Mandia stressed that the overwhelming distrust society feels goes beyond the cybersecurity community, and at the end of the day is a “human nature issue.” However, he did note that setting clear and uniform expectations across the board for topical concerns like privacy and anonymity will relieve this lack of trust to some extent. 

Next, Ramakrishna had two solutions. The first: to defragment governmental agencies all working separately on the same cybersecurity and CI issues. He questioned how the average person can trust a series of agencies all doing the same work. And the second solution: the industry as a whole needs to overtly end victim shaming, so that victims can be more trusting of the community’s help in the aftermath of an incident. 

Easterly responded to Ramakrishna’s comments by making it clear that the U.S. government does not want to come across as confusing to the private sector. She shifted to then answer this concern of a lack of trust: building that trust, from the view of the public side, means seeing value added to the community’s defensive capabilities, from all actors and institutions that have a responsibility to make it better.
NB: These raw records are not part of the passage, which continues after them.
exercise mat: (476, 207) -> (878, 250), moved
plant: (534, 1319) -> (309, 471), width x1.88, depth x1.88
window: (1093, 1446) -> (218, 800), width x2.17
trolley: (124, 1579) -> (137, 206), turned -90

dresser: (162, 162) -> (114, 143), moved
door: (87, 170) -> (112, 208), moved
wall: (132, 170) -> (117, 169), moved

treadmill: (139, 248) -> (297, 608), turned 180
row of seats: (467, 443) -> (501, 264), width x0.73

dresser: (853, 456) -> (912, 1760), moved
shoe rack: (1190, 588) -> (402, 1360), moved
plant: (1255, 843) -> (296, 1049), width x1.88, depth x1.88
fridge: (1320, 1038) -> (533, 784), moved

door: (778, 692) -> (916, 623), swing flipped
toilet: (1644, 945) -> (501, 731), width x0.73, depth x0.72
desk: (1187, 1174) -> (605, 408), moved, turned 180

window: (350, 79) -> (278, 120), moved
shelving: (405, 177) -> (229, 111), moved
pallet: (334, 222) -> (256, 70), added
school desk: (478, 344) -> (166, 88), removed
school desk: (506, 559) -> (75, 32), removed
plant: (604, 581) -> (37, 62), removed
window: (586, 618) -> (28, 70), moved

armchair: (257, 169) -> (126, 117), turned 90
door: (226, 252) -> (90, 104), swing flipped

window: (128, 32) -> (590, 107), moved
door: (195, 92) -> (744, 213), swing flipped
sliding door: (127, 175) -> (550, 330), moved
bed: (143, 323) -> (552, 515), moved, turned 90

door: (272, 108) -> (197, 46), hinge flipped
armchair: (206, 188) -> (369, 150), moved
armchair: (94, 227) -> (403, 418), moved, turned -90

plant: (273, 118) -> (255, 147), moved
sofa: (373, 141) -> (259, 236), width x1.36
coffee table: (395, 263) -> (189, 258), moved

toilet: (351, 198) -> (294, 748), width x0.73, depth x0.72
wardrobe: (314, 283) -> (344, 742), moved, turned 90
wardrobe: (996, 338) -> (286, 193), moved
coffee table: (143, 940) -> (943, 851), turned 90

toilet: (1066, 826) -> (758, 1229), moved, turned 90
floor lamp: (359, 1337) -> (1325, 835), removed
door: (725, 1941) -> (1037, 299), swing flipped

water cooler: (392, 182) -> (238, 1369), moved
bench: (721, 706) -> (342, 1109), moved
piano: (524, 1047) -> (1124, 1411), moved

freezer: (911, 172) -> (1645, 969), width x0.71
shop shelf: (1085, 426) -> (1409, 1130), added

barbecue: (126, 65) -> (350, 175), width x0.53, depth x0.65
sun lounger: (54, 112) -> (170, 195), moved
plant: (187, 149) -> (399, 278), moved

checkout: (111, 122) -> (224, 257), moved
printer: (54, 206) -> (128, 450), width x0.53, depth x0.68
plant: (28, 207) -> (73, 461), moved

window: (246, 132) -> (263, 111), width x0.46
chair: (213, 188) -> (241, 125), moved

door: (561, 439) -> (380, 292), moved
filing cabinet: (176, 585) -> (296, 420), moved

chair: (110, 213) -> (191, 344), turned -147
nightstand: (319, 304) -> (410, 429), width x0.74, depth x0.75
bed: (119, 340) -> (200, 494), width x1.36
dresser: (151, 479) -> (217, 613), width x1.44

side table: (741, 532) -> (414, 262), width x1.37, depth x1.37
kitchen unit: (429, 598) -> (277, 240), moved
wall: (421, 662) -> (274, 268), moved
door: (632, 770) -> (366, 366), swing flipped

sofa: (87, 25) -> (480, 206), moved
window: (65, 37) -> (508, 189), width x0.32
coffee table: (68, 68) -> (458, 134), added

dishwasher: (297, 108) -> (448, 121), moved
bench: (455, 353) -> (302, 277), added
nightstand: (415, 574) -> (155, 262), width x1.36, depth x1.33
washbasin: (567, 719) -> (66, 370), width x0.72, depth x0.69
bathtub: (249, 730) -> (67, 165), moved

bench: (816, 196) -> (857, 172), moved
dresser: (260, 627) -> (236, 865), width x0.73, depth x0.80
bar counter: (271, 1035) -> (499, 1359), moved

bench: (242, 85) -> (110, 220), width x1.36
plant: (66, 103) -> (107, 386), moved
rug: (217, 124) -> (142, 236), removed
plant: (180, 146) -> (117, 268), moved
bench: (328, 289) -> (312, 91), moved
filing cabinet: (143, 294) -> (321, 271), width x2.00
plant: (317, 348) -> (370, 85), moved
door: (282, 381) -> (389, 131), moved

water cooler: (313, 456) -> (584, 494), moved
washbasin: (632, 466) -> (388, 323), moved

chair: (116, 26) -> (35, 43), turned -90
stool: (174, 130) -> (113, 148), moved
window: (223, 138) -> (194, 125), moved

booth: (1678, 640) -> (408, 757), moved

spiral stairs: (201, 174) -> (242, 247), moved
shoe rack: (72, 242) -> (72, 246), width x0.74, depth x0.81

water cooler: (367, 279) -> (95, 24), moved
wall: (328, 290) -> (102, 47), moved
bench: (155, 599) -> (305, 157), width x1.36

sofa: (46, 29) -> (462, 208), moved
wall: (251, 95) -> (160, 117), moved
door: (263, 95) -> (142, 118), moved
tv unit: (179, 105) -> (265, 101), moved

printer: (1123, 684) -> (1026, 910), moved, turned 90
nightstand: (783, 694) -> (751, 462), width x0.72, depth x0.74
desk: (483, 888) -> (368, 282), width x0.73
Collaboration from all entities involved is what builds that trust, Easterly said. 

Moving forward: better protections

Howe concluded the panel’s hour-long conversation by asking what we should all be doing to protect ourselves from today’s pressing cyber threats. For Easterly, it’s education. For Ramakrishna, it’s reorganization. And for Mandia, it’s the use of real-time attribution. 

These three leaders, all having unique perspectives and experiences within the world of cybersecurity, mostly agree on where we were, and where we need to go as a community. The strongest agreement, however, was a key theme throughout the discussion, is that progress must continue if the community desires a secure future.